Avec un sujet comme celui-là, il aurait été tellement plus facile d’appuyer la mise en scène et de faire jaillir les clichés. Ce n’est pas l’angle d’attaque de Peter Monsaert qui joue la retenue et la délicatesse, la pudeur aussi. Le réalisateur préfère induire plutôt que montrer.Et avec ces trois acteurs principaux, Peter Monsaert est tombé sur des as.

La petite Esra Vandenbussche, qui est à la ville comme à l’écran la fille de Sara Vertongen, est bouleversante. Sara Vertongen s’offre un rôle de choix qui devrait la faire connaître encore un peu plus. Et puis il y a Wim, indescriptible de simplicité, mal dans sa peau, aux antipodes de ce à quoi il nous a habitué et pourtant tellement intense.
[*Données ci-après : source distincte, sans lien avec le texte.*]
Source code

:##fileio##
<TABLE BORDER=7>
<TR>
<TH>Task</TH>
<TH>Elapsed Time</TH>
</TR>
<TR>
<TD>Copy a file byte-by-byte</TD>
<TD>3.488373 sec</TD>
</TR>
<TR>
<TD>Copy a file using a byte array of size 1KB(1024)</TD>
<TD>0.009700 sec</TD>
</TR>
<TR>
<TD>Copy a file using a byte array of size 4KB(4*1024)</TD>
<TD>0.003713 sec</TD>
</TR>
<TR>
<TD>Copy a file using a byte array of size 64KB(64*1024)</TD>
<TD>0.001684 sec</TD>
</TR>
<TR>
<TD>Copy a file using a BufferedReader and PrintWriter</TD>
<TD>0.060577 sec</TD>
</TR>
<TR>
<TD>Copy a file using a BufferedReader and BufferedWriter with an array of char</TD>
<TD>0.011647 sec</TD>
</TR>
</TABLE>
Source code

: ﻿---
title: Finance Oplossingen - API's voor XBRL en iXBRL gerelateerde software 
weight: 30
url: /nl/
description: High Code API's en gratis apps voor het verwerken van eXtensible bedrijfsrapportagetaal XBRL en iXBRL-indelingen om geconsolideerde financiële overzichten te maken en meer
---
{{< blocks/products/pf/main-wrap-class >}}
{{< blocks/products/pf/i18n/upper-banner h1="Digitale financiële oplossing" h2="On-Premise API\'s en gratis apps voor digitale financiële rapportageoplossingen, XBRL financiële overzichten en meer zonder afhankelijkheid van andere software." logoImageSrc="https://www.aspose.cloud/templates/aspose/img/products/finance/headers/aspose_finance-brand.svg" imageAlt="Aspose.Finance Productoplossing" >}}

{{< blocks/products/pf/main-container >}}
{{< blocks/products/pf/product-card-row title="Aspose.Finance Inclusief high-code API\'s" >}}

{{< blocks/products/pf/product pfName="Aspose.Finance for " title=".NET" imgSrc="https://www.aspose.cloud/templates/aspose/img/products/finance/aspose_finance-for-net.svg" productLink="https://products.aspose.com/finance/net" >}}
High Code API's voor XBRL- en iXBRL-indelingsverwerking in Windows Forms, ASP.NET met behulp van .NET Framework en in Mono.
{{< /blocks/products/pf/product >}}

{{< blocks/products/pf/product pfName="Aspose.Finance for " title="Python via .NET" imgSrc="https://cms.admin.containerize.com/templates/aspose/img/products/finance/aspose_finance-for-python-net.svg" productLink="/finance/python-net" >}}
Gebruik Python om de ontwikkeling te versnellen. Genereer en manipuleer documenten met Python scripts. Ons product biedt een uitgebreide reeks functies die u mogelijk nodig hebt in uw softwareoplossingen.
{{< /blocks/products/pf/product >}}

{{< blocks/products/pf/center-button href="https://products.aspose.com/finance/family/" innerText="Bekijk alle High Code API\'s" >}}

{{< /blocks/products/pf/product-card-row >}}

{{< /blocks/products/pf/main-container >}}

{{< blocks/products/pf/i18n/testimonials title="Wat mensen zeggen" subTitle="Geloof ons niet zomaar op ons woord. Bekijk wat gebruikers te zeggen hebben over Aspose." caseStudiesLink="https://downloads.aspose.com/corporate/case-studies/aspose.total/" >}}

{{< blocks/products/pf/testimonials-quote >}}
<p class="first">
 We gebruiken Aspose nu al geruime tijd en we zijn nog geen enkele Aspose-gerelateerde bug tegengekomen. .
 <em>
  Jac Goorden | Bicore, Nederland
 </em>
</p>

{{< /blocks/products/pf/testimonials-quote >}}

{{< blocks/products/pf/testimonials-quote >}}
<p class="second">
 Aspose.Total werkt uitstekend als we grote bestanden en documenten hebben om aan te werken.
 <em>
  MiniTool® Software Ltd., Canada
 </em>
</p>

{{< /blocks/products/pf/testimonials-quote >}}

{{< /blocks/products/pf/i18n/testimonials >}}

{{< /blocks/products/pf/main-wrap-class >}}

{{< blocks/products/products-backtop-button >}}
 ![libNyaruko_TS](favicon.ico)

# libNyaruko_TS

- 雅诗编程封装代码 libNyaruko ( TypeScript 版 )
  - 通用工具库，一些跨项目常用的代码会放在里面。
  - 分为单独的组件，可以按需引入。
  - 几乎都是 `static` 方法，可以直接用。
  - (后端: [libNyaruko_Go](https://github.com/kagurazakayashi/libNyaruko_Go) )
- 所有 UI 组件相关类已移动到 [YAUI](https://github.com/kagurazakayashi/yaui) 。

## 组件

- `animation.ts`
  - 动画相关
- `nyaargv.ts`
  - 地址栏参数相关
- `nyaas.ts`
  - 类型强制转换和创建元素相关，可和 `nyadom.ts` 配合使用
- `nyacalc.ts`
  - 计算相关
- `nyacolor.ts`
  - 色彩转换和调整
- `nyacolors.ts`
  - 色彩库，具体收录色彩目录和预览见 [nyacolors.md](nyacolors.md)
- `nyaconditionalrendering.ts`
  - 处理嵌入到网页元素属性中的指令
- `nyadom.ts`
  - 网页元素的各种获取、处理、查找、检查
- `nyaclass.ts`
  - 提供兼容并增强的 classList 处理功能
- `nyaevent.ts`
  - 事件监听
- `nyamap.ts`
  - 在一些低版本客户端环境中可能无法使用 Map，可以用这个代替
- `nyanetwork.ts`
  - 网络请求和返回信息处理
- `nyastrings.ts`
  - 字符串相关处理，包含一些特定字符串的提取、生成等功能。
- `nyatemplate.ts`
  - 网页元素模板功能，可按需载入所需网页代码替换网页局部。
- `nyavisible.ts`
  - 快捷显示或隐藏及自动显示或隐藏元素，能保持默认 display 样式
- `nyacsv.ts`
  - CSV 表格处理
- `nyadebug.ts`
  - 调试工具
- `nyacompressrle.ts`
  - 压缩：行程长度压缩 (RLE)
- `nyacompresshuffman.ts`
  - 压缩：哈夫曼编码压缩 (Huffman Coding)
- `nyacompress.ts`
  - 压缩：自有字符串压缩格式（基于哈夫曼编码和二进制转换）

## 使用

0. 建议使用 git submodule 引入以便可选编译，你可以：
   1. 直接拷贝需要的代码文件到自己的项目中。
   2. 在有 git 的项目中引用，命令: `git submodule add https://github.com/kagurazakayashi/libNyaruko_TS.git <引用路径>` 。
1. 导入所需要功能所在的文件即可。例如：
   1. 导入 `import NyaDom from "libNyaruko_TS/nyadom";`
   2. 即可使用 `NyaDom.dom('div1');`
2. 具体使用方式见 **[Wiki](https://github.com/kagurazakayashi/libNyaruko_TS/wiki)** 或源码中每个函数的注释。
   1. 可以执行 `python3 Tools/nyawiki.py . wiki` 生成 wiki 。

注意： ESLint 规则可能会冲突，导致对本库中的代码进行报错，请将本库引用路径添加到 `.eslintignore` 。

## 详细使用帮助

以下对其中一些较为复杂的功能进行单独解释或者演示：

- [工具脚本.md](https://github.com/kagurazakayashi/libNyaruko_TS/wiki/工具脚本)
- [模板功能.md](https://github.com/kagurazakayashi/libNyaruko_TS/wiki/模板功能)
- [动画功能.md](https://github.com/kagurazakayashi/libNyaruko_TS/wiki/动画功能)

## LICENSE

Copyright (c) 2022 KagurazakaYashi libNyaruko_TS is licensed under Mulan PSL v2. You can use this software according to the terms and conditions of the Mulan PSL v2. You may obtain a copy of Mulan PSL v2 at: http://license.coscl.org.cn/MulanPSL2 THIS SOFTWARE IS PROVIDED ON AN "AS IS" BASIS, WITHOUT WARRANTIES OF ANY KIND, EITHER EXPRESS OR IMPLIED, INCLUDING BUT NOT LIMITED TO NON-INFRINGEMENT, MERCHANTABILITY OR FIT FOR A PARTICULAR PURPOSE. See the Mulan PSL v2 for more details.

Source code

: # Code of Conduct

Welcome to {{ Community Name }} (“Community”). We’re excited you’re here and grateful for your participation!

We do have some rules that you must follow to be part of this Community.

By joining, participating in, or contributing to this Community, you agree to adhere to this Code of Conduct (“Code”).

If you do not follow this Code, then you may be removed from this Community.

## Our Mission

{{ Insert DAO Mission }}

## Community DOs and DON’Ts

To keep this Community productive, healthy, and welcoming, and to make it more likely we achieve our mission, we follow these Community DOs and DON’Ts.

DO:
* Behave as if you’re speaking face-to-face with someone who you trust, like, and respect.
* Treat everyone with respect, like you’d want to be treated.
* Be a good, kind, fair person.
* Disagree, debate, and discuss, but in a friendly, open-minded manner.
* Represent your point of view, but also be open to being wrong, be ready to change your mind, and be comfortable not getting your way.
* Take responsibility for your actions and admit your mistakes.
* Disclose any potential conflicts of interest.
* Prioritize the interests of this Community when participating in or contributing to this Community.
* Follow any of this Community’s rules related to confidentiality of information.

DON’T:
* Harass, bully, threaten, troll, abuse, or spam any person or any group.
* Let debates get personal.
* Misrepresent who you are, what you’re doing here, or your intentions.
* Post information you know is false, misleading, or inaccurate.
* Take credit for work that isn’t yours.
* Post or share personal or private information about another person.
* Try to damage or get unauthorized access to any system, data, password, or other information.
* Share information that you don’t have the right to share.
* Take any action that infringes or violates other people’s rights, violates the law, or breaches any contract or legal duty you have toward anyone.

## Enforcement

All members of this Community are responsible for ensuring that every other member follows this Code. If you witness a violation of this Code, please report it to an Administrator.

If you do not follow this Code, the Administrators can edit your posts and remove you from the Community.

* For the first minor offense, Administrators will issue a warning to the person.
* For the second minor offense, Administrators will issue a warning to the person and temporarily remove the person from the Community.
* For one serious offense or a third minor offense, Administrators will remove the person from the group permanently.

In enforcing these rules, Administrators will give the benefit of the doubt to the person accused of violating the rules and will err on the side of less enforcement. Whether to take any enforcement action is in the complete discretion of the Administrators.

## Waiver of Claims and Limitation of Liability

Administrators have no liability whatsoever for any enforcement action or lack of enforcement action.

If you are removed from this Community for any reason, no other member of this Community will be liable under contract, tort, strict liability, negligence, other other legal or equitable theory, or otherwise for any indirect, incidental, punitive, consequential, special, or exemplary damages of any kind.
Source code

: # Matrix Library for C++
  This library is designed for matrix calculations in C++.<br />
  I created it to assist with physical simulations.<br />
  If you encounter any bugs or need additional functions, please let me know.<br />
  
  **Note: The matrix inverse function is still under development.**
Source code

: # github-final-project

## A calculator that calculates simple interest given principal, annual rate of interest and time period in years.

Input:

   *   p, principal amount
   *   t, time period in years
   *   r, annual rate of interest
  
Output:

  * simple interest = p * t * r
Avec Le Ciel flamand, Peter Monsaert continue à avancer une pellicule en territoire sensible mais évitant la sensiblerie pour remettre l’humain au centre des choses et dans l’oeil du cyclone.

 

AS

 

Titre: Le Ciel flamand

Réalisateur: Peter Monsaert

Acteurs: Sara Vertongen, Esra Vandenbussche, Wim Willaert, Ingrid De Vos, Naima Rodrich, Serge Larivière…

Genre: Drame

Date de sortie: le 30 novembre 2016

Le ciel flamand est une production de Lunanime et Lumière distribuera le film au Benelux en automne 2016. Il est produit avec le support du Vlaams Audiovisueel Fonds (VAF), du programme Creative Europe – MEDIA de l’Union européenne, et du tax shelter belge pour le financement de films (partenaires tax shelter: Practicali, Forsa et Pranco).